(Exercise passage Opens)

Within a corpus of more than sixty known titles, Guan Hanqing was, despite the uncorroborated claim to a minor post, the professional author par excellence. The subject matter of his plays ranged widely, covering all social registers and moving from uproarious comedy to deeply felt grief. Guan’s plays reworked both well-known and untapped tales about lovelorn emperors and heartbroken consorts; turned biographical bits about generals, scholar-officials, and young girls into alternately heart-rending and didactic stories such as The Jade Mirror Stand (Yujingtai); adapted episodes from the well-known The Records of the Three Kingdoms to turn them into heroic or melancholy pieces; fashioned innovative romantic plots with few or no known precedents into vehicles for clever courtesans, maids, and widows such as Rescuing a Coquette (Jiufengchen). In the Yuan dynasty other playwrights adopted the nicknames “Little Hanqing” and “Southern Hanqing,” attesting to Guan Hanqing’s standing as Yuan zaju’s foundational author. In the twentieth century The Injustice to Dou E (Dou E yuan) was singled out and came to exemplify Guan’s excellence as a writer of the then newly sinicized genre of tragedy.
Pai Pu (1226–c. 1280) ranked among the few known literati authors of Yuan drama. Hailing from Shanxi Province, Pai Pu’s father, Bai Hua, had passed the highest examinations during the Jin dynasty, an honor that earned him a biography in the official History of the Jin. After the fall of the dynasty the family fell on hard times but eventually settled in Nanjing. Bai’s song lyrics alluded to his longing for the old dynasty; given the extant attributions, his plays for the most part dealt with romance. Most famous among these was Rain on the Pawlownia Tree (Wutongyu), one of the few extant song-dramas that survived the Ming dynasty prohibition on the imperial figures in zaju texts and performance. Rain empathetically told the well-known story of Tang emperor Xuanzong’s loss of his favorite consort, Yang Guifei, to political necessity from the point of view of the heartbroken emperor.

(Exercise passage Closes)
(Extracted material Opens)

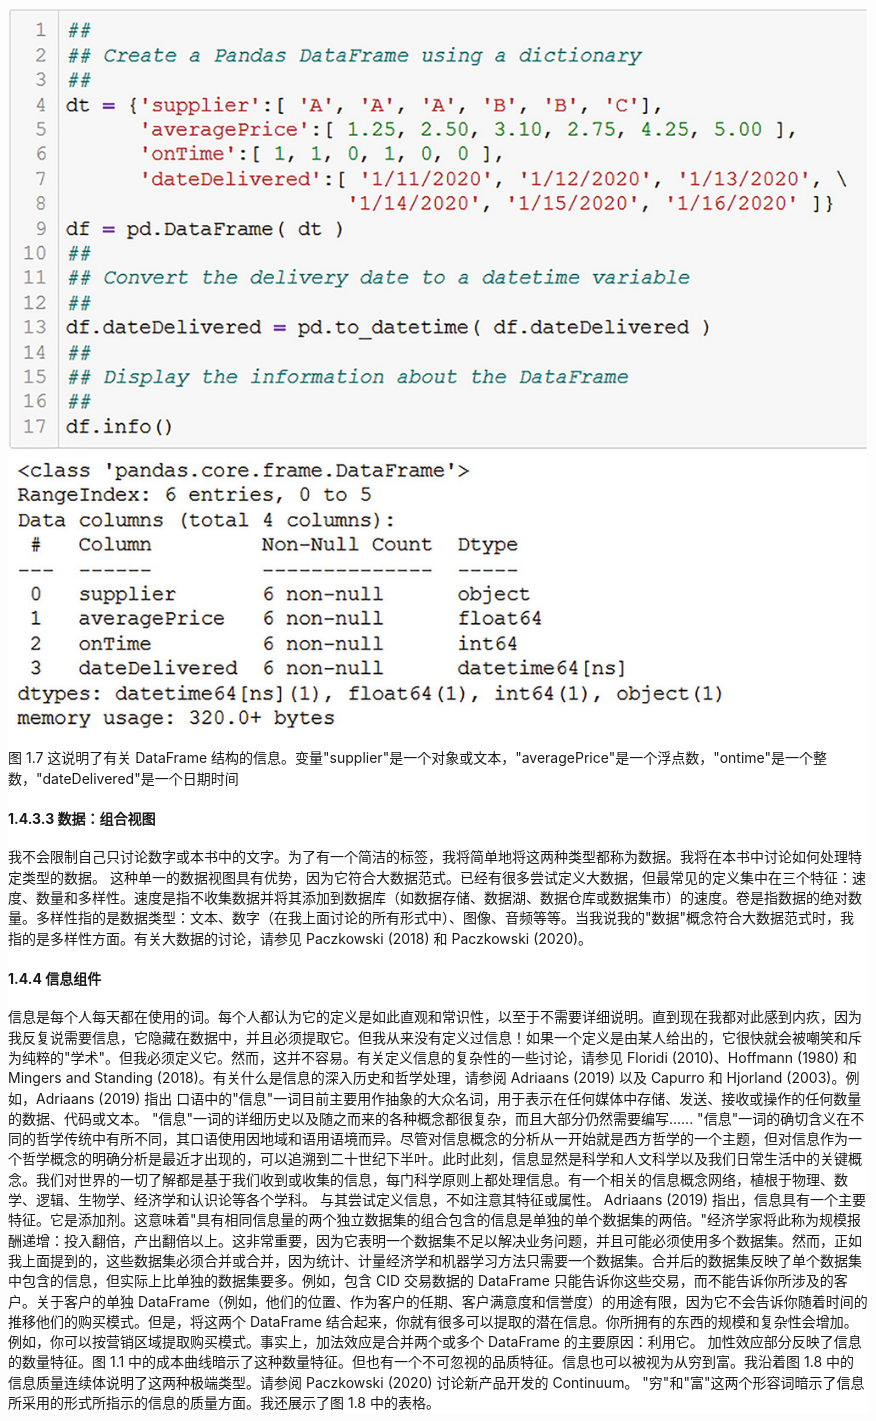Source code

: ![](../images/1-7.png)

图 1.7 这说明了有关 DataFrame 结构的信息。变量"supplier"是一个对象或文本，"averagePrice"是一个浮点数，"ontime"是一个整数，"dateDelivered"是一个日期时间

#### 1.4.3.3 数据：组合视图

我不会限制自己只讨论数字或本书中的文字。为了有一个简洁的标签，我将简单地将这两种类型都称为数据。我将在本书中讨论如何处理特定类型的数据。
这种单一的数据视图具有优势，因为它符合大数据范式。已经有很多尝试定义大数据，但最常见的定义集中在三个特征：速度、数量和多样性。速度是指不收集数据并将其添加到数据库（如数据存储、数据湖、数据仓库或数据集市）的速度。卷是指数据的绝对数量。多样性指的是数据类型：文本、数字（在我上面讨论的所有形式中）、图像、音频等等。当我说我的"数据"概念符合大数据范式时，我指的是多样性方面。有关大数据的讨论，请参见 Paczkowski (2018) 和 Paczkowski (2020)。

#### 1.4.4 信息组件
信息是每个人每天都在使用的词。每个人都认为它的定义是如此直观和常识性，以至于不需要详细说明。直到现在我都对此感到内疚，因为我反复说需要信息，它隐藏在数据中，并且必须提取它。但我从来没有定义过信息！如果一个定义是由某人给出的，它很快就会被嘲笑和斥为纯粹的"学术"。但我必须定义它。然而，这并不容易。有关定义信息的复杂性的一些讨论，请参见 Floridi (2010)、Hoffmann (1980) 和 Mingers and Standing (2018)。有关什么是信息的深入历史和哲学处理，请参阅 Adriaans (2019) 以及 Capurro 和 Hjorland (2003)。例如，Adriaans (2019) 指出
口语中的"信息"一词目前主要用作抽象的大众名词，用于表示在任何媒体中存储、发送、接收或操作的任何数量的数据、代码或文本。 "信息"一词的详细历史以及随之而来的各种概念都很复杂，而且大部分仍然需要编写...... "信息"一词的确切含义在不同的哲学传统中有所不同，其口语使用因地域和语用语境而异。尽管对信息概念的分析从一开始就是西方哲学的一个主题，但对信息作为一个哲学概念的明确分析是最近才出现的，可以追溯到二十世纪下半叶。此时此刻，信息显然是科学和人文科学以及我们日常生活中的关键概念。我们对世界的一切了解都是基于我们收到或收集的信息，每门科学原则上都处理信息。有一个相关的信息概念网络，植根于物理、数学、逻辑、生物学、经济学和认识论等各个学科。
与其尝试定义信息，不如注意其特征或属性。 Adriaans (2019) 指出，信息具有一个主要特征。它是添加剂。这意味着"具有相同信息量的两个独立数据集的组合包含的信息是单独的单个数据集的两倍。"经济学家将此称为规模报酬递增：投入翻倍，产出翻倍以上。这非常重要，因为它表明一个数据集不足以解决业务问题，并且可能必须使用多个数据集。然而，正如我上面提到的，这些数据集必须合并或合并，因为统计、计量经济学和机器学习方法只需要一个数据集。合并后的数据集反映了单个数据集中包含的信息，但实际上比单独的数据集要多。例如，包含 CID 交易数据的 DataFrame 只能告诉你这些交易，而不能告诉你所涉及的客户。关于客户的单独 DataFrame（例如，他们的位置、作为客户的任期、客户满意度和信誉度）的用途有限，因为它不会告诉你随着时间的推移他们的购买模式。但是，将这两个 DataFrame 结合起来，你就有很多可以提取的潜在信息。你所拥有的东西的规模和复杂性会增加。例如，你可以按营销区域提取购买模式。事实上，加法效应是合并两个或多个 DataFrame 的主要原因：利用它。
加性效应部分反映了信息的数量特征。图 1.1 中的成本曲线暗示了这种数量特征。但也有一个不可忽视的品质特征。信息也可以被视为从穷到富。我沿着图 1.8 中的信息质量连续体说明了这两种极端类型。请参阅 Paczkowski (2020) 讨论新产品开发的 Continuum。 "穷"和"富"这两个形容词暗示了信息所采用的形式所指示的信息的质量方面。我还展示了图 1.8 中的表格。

(Extracted material Closes)
(Extracted material Opens)

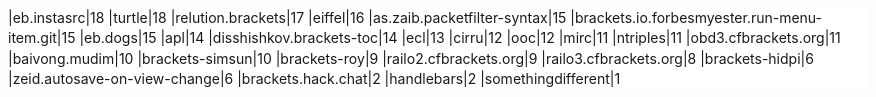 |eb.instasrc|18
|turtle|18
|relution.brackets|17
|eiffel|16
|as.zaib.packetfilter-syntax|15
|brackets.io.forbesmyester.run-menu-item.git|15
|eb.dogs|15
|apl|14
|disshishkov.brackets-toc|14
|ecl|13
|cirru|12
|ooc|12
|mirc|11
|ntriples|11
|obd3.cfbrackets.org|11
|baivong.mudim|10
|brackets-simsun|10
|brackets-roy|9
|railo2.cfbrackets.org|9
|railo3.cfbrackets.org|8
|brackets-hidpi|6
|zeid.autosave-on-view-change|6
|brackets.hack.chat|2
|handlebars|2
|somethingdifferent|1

(Extracted material Closes)

• Task list
1. For each statement, say whether it agrees with the passage on Yuan drama. Answer yes or no, and quote the words of the passage that decide it.
(a) Guan Hanqing's known works number more than sixty.
(b) Pai Pu's father passed the highest examinations during the Song dynasty.
(c) Rain on the Pawlownia Tree tells its story from Yang Guifei's point of view.
2. List every play the passage on Yuan drama names, giving each English title with its Chinese title.
The entries have nothing to do with the text.

• Answers below
1.
(a) Yes: "Within a corpus of more than sixty known titles"
(b) No: "had passed the highest examinations during the Jin dynasty"
(c) No: "from the point of view of the heartbroken emperor"

2.
The Jade Mirror Stand (Yujingtai)
Rescuing a Coquette (Jiufengchen)
The Injustice to Dou E (Dou E yuan)
Rain on the Pawlownia Tree (Wutongyu)